Task list
1 > Summarize the forum thread below on D parameter qualifiers in two sentences.
2 > In the forum thread below, which compiler version did Steven Schveighoffer test to check that D1 does not make temporary copies?
3 > Translate this sentence from the forum thread below into Spanish: "You have to explicitly use 'scope' when declaring delegate parameters."

Given passage
+ + + + +

September 21, 2009
On Mon, 21 Sep 2009 14:28:09 -0400, Jeremie Pelletier <jeremiep@gmail.com> wrote:

> Steven Schveighoffer wrote:
>> On Mon, 21 Sep 2009 12:23:46 -0400, Jeremie Pelletier <jeremiep@gmail.com> wrote:
>>>
>>> 'in' means 'const scope' in D2, which is using pass-by-value semantics.
>>  Yes, you are right.  I can't see the benefit to it, so I guess my recommendation is not to ever use in (use const instead).
>
> I disagree, I have different uses for both. I use 'in' when the reference will not leave the function's scope and const when it does. Both are immutable views on the data but with different usage semantics. The different semantics aren't yet implemented in D2 but they are most useful to determine whether I can, for example, decide whether to send a slice (to in parameters) or a copy (to const parameters).

Yes, that would be useful if it was enforced.  But it's not, so it's not useful.  Unless you trust the compiler in your head :)

>>> I myself stay out of 'ref' and 'out' params since they do not yet optimize and add quite a lot of overhead making temporary "safe" copies of the data.
>>  I understand the problem behind not optimizing  (inline), but I'm not sure what you mean by making temporary "safe" copies.
>
> Right now the compiler makes a temporary copy of referenced parameters on the stack, calls the function with a pointer to the stack copy, and once the function returns copies the modified temporary back to its original location. This is quite considerable overhead.

Are you sure this is true?  I don't have a d2 compiler right now, but that sounds like a *huge* step in the wrong direction.  D1 does not do this (tested dmd 1.046).

>
>>> Also 'scope' params have a meaning, when a delegate parameter is declared as scope, it allows a closure to use stack storage instead of the usual heap storage.
>>  yes, but in the context of an 'in' parameter, most of the time you are not passing a delegate using in, so scope doesn't mean much there.
>
> The implied 'scope' in 'in' has no effect yet due to a current compiler bug. You have to explicitly use 'scope' when declaring delegate parameters. Just like the 'in' vs 'const' have different semantics, 'in' vs plain 'scope' also have different semantics, which should get fixed soon.

Yes, I understand the reasoning for scope delegates.  My point was that
1. scope for non-delegate parameters is currently a noop
2. const does not make any sense for a delegate.

So arguing that the 'scope' part of 'in' is useful for delegates is currently a moot point.  I guess you could use it as a quicker way to type scope or const, but it currently doesn't have any different use than just typing 'scope' (for delegates) or 'const' (for other types).

+ + + + +

Stored data:
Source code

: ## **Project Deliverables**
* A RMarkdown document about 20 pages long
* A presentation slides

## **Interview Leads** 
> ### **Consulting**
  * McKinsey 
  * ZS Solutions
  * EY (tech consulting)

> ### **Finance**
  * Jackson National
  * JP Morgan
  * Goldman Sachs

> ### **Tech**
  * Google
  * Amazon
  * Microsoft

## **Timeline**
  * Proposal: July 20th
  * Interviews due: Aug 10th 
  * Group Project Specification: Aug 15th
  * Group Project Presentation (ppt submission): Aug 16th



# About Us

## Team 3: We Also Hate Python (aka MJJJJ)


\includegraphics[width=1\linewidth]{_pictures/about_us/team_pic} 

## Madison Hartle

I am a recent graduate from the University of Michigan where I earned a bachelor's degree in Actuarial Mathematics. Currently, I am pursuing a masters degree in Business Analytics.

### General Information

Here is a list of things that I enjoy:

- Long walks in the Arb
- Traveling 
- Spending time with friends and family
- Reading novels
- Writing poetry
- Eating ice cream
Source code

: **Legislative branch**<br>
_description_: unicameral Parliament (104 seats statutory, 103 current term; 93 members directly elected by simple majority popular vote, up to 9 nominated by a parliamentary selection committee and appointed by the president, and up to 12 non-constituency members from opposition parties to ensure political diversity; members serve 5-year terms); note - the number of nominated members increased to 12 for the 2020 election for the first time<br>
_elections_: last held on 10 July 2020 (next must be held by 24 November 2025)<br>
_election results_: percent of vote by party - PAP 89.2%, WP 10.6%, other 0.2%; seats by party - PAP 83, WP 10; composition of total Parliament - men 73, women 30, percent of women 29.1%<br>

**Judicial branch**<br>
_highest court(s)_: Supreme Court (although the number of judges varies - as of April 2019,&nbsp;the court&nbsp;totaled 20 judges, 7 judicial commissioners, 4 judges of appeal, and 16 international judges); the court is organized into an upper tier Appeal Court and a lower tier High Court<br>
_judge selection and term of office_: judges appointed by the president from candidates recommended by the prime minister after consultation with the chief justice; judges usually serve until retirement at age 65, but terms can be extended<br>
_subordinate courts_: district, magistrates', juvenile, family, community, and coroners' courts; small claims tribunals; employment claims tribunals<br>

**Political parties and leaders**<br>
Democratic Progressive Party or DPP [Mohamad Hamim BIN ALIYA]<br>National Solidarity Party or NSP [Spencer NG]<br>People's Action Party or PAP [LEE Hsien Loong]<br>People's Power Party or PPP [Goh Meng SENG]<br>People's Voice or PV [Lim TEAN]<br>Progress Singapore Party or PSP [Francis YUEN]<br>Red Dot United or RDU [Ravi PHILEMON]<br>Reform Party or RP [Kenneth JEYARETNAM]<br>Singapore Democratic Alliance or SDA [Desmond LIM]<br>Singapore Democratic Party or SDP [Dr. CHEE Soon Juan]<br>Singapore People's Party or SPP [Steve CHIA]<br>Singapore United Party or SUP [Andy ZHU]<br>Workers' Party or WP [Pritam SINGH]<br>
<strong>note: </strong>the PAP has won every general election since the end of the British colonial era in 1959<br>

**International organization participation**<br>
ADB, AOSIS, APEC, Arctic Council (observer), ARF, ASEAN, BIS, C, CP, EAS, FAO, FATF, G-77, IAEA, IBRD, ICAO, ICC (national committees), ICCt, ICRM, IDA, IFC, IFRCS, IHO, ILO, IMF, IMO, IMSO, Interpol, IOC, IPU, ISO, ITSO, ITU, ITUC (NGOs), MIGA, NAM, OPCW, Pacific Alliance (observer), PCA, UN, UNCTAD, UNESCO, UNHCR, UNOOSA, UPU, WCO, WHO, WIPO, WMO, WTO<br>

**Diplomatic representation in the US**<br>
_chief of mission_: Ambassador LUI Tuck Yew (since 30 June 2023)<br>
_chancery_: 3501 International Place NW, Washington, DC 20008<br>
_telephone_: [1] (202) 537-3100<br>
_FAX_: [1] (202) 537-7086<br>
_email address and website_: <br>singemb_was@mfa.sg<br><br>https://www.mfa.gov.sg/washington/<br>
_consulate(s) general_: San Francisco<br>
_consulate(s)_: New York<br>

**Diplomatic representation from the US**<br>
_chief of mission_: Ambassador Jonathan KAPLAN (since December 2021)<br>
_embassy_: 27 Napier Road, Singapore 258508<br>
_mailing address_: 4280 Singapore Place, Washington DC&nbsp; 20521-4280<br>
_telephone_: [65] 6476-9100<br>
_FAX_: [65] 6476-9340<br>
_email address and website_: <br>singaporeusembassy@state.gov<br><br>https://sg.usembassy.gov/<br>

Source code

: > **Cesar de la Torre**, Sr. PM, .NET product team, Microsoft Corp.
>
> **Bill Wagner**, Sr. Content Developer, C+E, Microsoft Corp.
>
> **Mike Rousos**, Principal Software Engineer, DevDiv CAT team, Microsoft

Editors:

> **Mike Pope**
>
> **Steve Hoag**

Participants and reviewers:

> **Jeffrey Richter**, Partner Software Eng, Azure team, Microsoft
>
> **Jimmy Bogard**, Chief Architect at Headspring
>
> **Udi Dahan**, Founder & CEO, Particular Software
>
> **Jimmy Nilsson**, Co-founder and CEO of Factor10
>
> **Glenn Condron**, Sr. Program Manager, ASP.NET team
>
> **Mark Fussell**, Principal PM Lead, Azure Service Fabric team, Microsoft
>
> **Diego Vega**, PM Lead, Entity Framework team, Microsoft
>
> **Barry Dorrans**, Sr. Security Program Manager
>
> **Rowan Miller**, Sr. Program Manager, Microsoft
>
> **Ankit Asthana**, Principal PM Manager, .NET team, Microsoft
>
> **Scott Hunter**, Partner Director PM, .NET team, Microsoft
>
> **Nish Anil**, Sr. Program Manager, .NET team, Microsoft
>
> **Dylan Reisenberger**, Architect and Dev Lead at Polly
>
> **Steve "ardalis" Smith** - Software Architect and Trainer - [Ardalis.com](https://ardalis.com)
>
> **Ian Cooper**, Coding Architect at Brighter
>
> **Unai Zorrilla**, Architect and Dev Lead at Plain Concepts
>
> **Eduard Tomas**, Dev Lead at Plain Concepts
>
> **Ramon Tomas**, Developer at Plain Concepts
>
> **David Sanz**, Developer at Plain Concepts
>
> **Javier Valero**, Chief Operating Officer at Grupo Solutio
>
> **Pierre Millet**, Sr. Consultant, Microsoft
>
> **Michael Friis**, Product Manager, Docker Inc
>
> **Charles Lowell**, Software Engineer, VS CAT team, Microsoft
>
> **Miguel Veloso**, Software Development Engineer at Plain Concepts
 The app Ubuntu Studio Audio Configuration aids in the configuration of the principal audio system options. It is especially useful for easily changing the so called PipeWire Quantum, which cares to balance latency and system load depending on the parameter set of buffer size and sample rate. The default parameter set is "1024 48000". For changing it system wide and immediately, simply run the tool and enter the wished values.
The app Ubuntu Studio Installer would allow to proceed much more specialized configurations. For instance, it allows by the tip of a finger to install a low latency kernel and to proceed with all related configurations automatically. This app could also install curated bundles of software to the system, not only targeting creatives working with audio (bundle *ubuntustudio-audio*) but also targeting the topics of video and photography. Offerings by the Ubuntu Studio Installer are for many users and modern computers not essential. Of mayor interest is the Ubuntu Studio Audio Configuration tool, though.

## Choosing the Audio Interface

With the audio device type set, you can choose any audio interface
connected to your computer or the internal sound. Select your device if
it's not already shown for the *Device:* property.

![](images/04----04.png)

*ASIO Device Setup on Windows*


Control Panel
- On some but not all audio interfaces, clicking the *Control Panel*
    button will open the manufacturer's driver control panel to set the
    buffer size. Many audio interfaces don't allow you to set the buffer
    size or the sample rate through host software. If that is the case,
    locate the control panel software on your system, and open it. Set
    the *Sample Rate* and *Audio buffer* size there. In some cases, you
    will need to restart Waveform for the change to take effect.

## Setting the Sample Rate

+ + + + +

Responses
1 > Jeremie Pelletier argues that 'in' and 'const' parameters serve different purposes and that the compiler currently makes temporary stack copies for 'ref' and 'out' parameters. Steven Schveighoffer replies that the distinction is useless until it is enforced, that D1 does not make such copies, and that the 'scope' part of 'in' currently adds nothing beyond typing 'scope' or 'const' directly.

2 > dmd 1.046

3 > Hay que usar 'scope' de forma explícita al declarar parámetros delegados.